Et elle est bien. Pas « bien pour une marque de puériculture ». Bien tout court. Des montants arrondis, des étagères qui acceptent aussi bien les albums jeunesse que les monographies d’architecte, une hauteur pensée pour qu’un enfant attrape ses livres sans escalader. Le genre de meuble qui passera de la chambre au salon le jour où la chambre deviendra bureau.
On aime moins la palette, un peu trop sage, un peu trop Pinterest. Mais le glissement est intéressant : les marques enfant grandissent avec leurs clients, et elles arrivent sur le terrain du mobilier avec une obsession de la sécurité et de la durabilité que certains éditeurs adultes feraient bien de copier.
LightMass, la suspension qui déborde
Dernier objet, et retour au Design District. LightMass, c’est le projet de Raw-Edges, le studio londonien de Shay Alkalay et Yael Mer, présenté lui aussi dans Future on Stage. Une suspension faite d’un faisceau de sources LED, rassemblées comme une botte d’épis, qui tombe du plafond en masse lumineuse compacte.
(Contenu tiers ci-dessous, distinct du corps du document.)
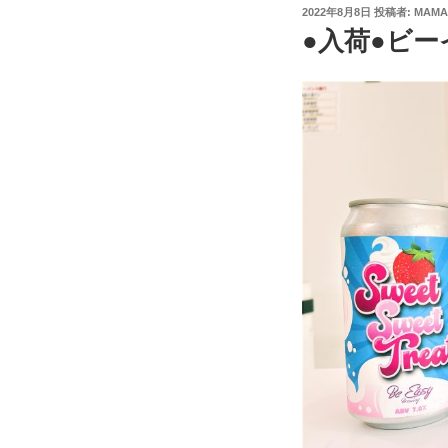
投
2022年8月8日
投稿者:
MAMA
稿
●入荷●ビー
日:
Sur le papier, ça ressemble à un exercice technique. En vrai, c’est très beau, plus organique qu’on ne l’imaginait, avec cette façon de concentrer la lumière au lieu de la disperser. Raw-Edges fait partie de ces studios qu’on retrouve à Milan autant qu’à Paris, et on les avait déjà en tête en avril en listant les noms à suivre à Alcova : même goût pour l’expérimentation, même refus du luminaire décoratif poli. Juste à côté, les lampes en carton et papier de Risette, plus pop, plus colorées, faisaient un joli contrepoint. Moins abouties. Plus drôles.
Et l’Afrique du Sud, dans tout ça
Pas d’objet unique à isoler de ce côté, mais impossible de ne pas en parler. Les Rising Talent Awards mettaient cette année en lumière sept studios sud-africains, parmi lesquels Meetlo Studio (Oageng Manana et Tshegofatso Ramothibe), DEFT Studios ou Karlien van Rooyen. Une scène qui mélange céramique, fibres, bois et références vernaculaires sans jamais tomber dans l’ethnique décoratif pour catalogue. On a noté des noms. On y reviendra, probablement plus longuement.
Ce qu’on retient de cette rentrée, finalement, c’est un salon plus petit qui tire sa force de ses marges. Le Design District, Future on Stage, les installations d’artisans : c’est là que ça se passait. Les grandes allées d’éditeurs, elles, ronronnaient un peu. Pas grave. On y retourne en janvier, carnet neuf.